For its part, the US Dollar has been exceedingly volatile in the last few days as it has been bought and sold by knee jerking international investors. Frightened about the Eurozone? Then buy US treasuries. Think the Eurozone problems are near resolution? Then sell the US Treasuries and buy something with a greater yield. The seesawing action that these swings produce and which will often take days to play out, has been very evident in a very short time span. Further uncertainty is almost inevitable and further volatility will follow.

I had an email yesterday from someone who, having read the Daily Currency Insight, said “None the wiser about the Long term” and having read the report back, I must admit I didn’t outline a long term projection. The reason is that with the two major UK and European stories still very unclear and mixed data coming from the US and elsewhere, long term planning is very much a lottery right now. Chart wise, the Pound ought to start to gain strength from here and it is in an uptrend against the Euro but perhaps a less obvious one against the US Dollar. Sterling is though at the very bottom end of its trading ranges against the likes of the Australian, New Zealand and Canadian Dollars at is as low as it has been against these three for roughly a quarter of a century. Logically, we should see a turnaround in the Pounds fortunes against these three as well but when their economies are so much more robust than the UK’s and their government debt is a mere fraction of Britain’s, there are no guarantees that the Pound will make headway any time soon. So short to medium term planning is the best you can do or you have to make a decision based on all the available evidence and remember not to kick yourself if hindsight proves you acted prematurely. Teh problem is that in order for us to get a lonmg term forecast right,we need politicians to do the right thing! I rest my case.

There have been other news stories though; a monthly Royal Institution of Chartered Surveyors survey released overnight showed a net balance of 17% of surveyors reported a rise in UK house prices in April compared to just 9% in March but the British Retail Consortium reported a fall in high street sales.
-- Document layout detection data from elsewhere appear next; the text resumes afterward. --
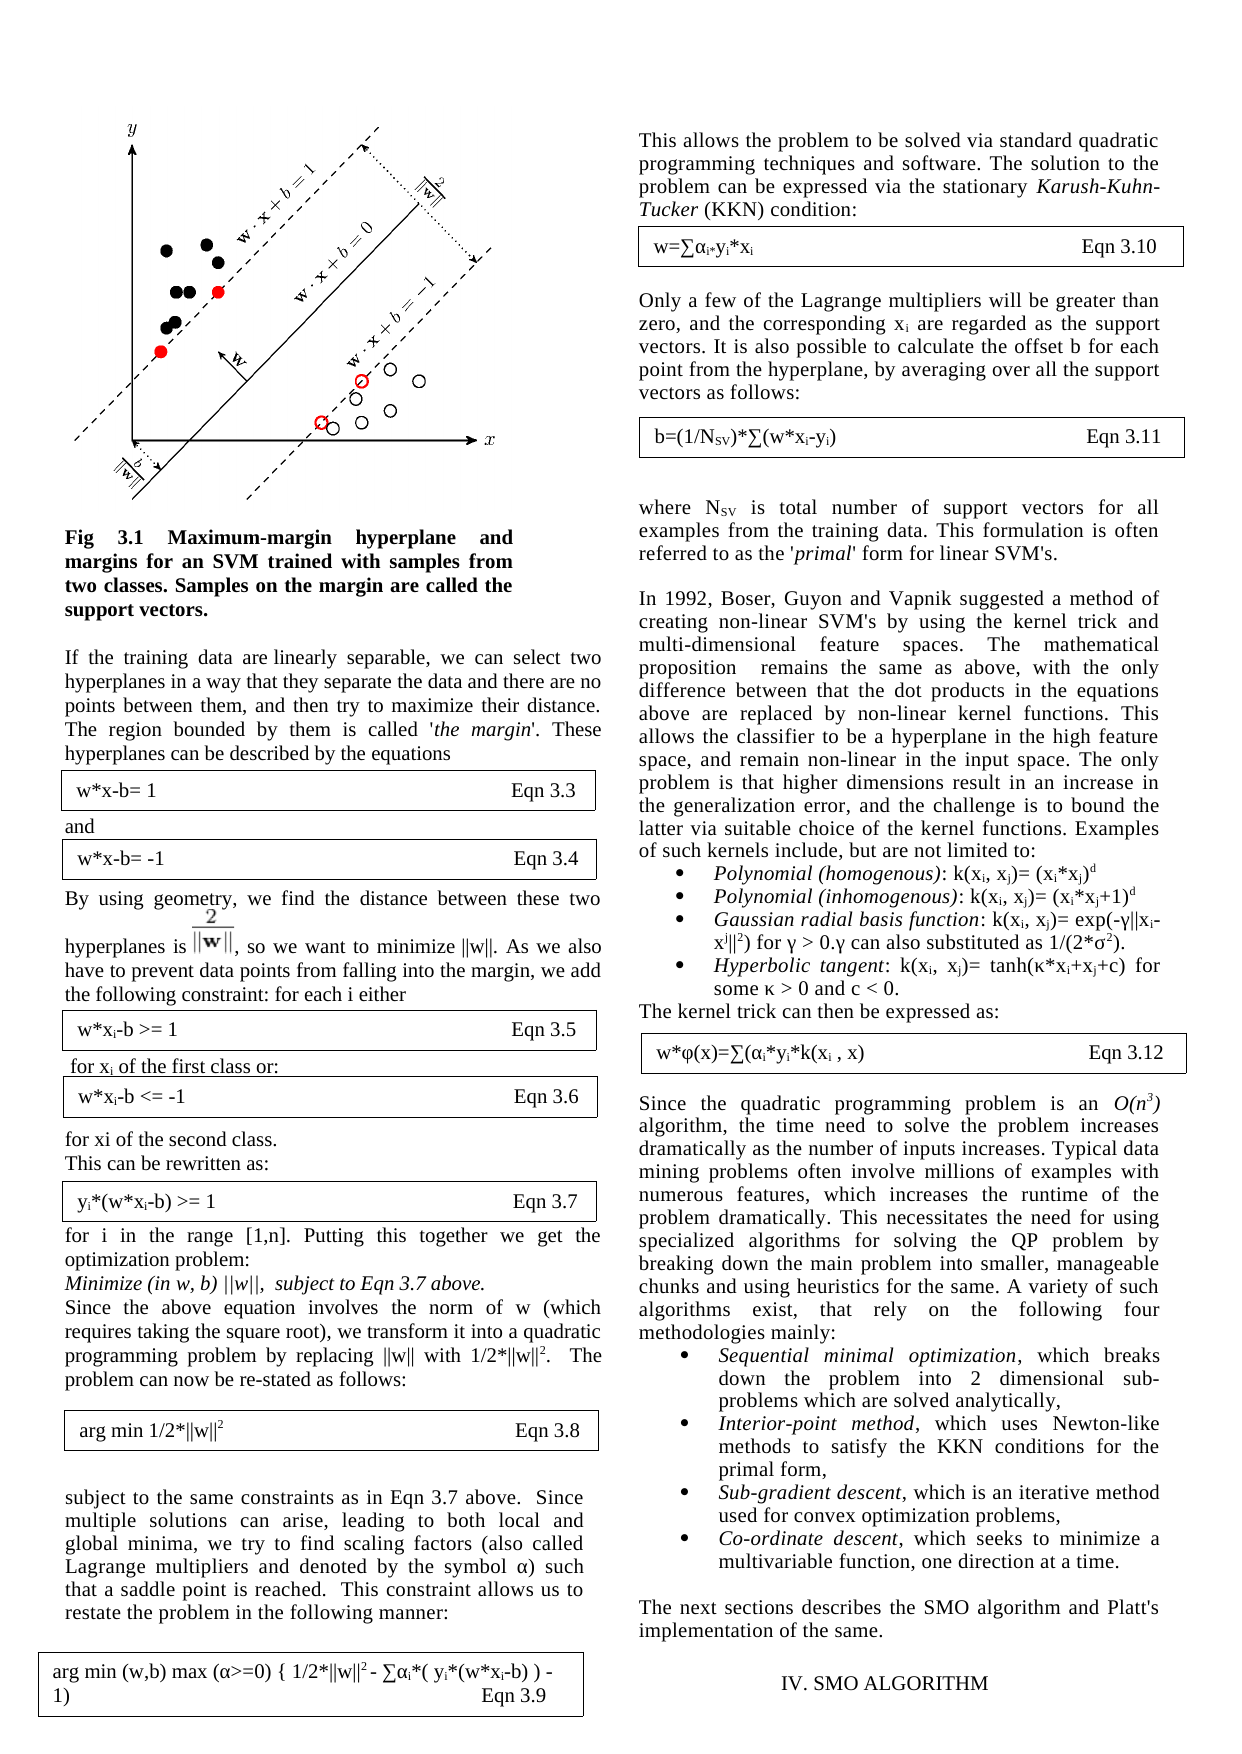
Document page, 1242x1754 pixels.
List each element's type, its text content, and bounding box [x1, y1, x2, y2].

list Interior-point method, which uses Newton-like methods to satisfy the KKN conditions for the primal form, [681, 1412, 1160, 1481]
list Polynomial (homogenous): k(xi, xj)= (xi*xj)d [676, 862, 1160, 885]
text for xi of the first class or: [64, 1054, 602, 1078]
list The next sections describes the SMO algorithm and Platt's implementation of the same. [639, 1596, 1160, 1642]
list Co-ordinate descent, which seeks to minimize a multivariable function, one direction at a time. [681, 1527, 1160, 1573]
text Since the above equation involves the norm of w (which requires taking the square root), we transform it into a quadratic programming problem by replacing ||w|| with 1/2*||w||2. The problem can now be re-stated as follows: [64, 1295, 602, 1391]
list Gaussian radial basis function: k(xi, xj)= exp(-γ||xi-xj||2) for γ > 0.γ can also substituted as 1/(2*σ2). [676, 908, 1160, 954]
list Polynomial (inhomogenous): k(xi, xj)= (xi*xj+1)d [676, 885, 1160, 908]
picture [64, 106, 512, 513]
text IV. SMO ALGORITHM [630, 1670, 1177, 1694]
list Sub-gradient descent, which is an iterative method used for convex optimization problems, [681, 1481, 1160, 1527]
list Sequential minimal optimization, which breaks down the problem into 2 dimensional sub-problems which are solved analytically, [681, 1344, 1160, 1412]
text If the training data are linearly separable, we can select two hyperplanes in a way that they separate the data and there are no points between them, and then try to maximize their distance. The region bounded by them is called 'the margin'. These hyperplanes can be described by the equations [64, 645, 602, 765]
text Since the quadratic programming problem is an O(n3) algorithm, the time need to solve the problem increases dramatically as the number of inputs increases. Typical data mining problems often involve millions of examples with numerous features, which increases the runtime of the problem dramatically. This necessitates the need for using specialized algorithms for solving the QP problem by breaking down the main problem into smaller, manageable chunks and using heuristics for the same. A variety of such algorithms exist, that rely on the following four methodologies mainly: [639, 1092, 1160, 1344]
picture [192, 909, 235, 954]
text This can be rewritten as: [64, 1151, 602, 1175]
text Only a few of the Lagrange multipliers will be greater than zero, and the corresponding xi are regarded as the support vectors. It is also possible to calculate the offset b for each point from the hyperplane, by averaging over all the support vectors as follows: [639, 289, 1160, 404]
list Hyperbolic tangent: k(xi, xj)= tanh(κ*xi+xj+c) for some κ > 0 and c < 0. [676, 954, 1160, 1000]
text for xi of the second class. [64, 1127, 602, 1151]
text In 1992, Boser, Guyon and Vapnik suggested a method of creating non-linear SVM's by using the kernel trick and multi-dimensional feature spaces. The mathematical proposition remains the same as above, with the only difference between that the dot products in the equations above are replaced by non-linear kernel functions. This allows the classifier to be a hyperplane in the high feature space, and remain non-linear in the input space. The only problem is that higher dimensions result in an increase in the generalization error, and the challenge is to bound the latter via suitable choice of the kernel functions. Examples of such kernels include, but are not limited to: [639, 587, 1160, 862]
text Minimize (in w, b) ||w||, subject to Eqn 3.7 above. [64, 1271, 602, 1295]
text The kernel trick can then be expressed as: [639, 1000, 1160, 1023]
text where NSV is total number of support vectors for all examples from the training data. This formulation is often referred to as the 'primal' form for linear SVM's. [639, 496, 1160, 564]
text for i in the range [1,n]. Putting this together we get the optimization problem: [64, 1223, 602, 1271]
text By using geometry, we find the distance between these two hyperplanes is , so we want to minimize ||w||. As we also have to prevent data points from falling into the margin, we add the following constraint: for each i either [64, 886, 602, 1006]
text This allows the problem to be solved via standard quadratic programming techniques and software. The solution to the problem can be expressed via the stationary Karush-Kuhn-Tucker (KKN) condition: [639, 129, 1160, 221]
text and [64, 813, 602, 838]
text subject to the same constraints as in Eqn 3.7 above. Since multiple solutions can arise, leading to both local and global minima, we try to find scaling factors (also called Lagrange multipliers and denoted by the symbol α) such that a saddle point is reached. This constraint allows us to restate the problem in the following manner: [65, 1486, 585, 1624]
text Fig 3.1 Maximum-margin hyperplane and margins for an SVM trained with samples from two classes. Samples on the margin are called the support vectors. [64, 525, 513, 621]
So if people are getting more for their houses, they certainly are not spending it on the high streets. We also had a non event in the guise of the Bank of England interest rate decision. No change in rates or quantitative easing levels and no press conference meant their meeting barely registered on the markets. Today’s big data releases are the industrial production and manufacturing output numbers. The weaker Pound may have helped in both regards but Sterling is unlikely to react while the government decisions are still in abeyance.
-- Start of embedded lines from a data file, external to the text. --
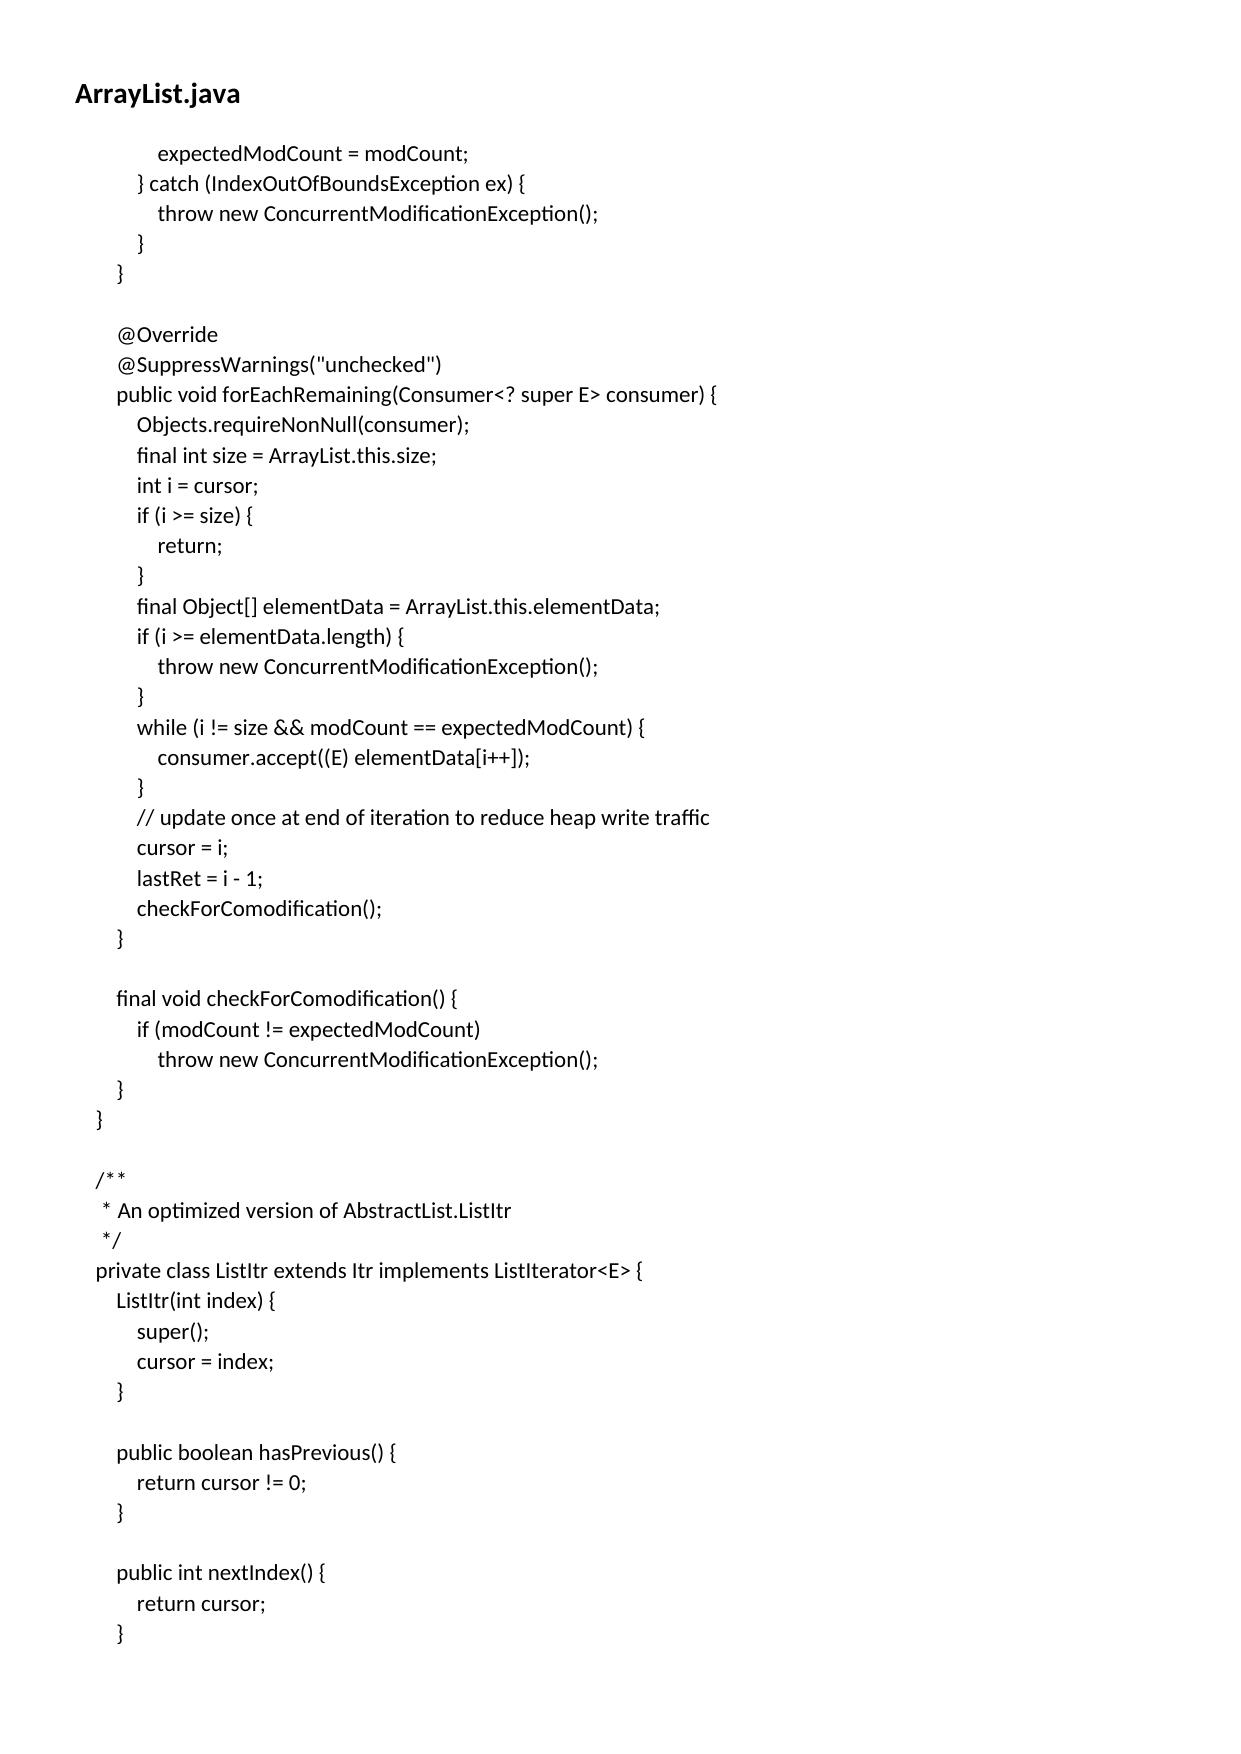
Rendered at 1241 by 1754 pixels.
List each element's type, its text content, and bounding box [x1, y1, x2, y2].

text int i = cursor; [75, 471, 1165, 499]
text expectedModCount = modCount; [75, 139, 1165, 167]
text if (modCount != expectedModCount) [75, 1015, 1165, 1043]
text final int size = ArrayList.this.size; [75, 441, 1165, 469]
text consumer.accept((E) elementData[i++]); [75, 743, 1165, 771]
text if (i >= elementData.length) { [75, 622, 1165, 650]
text cursor = index; [75, 1347, 1165, 1375]
text super(); [75, 1317, 1165, 1345]
text while (i != size && modCount == expectedModCount) { [75, 713, 1165, 741]
text @SuppressWarnings("unchecked") [75, 350, 1165, 378]
text } [75, 1377, 1165, 1405]
text throw new ConcurrentModificationException(); [75, 1045, 1165, 1073]
text } [75, 562, 1165, 589]
text // update once at end of iteration to reduce heap write traffic [75, 803, 1165, 831]
text } [75, 1105, 1165, 1133]
text if (i >= size) { [75, 501, 1165, 529]
text } [75, 773, 1165, 801]
text public int nextIndex() { [75, 1558, 1165, 1586]
text public void forEachRemaining(Consumer<? super E> consumer) { [75, 380, 1165, 408]
text throw new ConcurrentModificationException(); [75, 199, 1165, 227]
text } [75, 1075, 1165, 1103]
text } [75, 1498, 1165, 1526]
text return cursor != 0; [75, 1468, 1165, 1496]
text /** [75, 1166, 1165, 1194]
text lastRet = i - 1; [75, 864, 1165, 892]
text return; [75, 531, 1165, 559]
text cursor = i; [75, 833, 1165, 861]
text return cursor; [75, 1589, 1165, 1617]
text } [75, 229, 1165, 257]
text } [75, 1619, 1165, 1647]
text @Override [75, 320, 1165, 348]
text * An optimized version of AbstractList.ListItr [75, 1196, 1165, 1224]
text } [75, 682, 1165, 710]
text ListItr(int index) { [75, 1287, 1165, 1314]
text final void checkForComodification() { [75, 984, 1165, 1012]
text } [75, 924, 1165, 952]
text Objects.requireNonNull(consumer); [75, 411, 1165, 438]
text throw new ConcurrentModificationException(); [75, 652, 1165, 680]
text checkForComodification(); [75, 894, 1165, 922]
text private class ListItr extends Itr implements ListIterator<E> { [75, 1256, 1165, 1284]
text } [75, 259, 1165, 287]
text */ [75, 1226, 1165, 1254]
text public boolean hasPrevious() { [75, 1438, 1165, 1466]
text final Object[] elementData = ArrayList.this.elementData; [75, 592, 1165, 620]
text } catch (IndexOutOfBoundsException ex) { [75, 169, 1165, 197]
And finally, as we in the West live in an age where shamelessness is no longer a sin but more likely a route to celebrity status, a lesson in decorum comes from China where a chap called Xiao Chen, 25, a was walking to a river in Chongqing for a late night swim but became entrapped in a boggy patch full of duckweed. He had his mobile phone with him but didn’t call for help because he was too embarrassed at being caught in this predicament. And even when rescuers got to him and asked him to remove his trousers so they could drag him out of the sucking mud, he refused because he would not like to be seen in his undergarments. A man with standards; a rare commodity these days.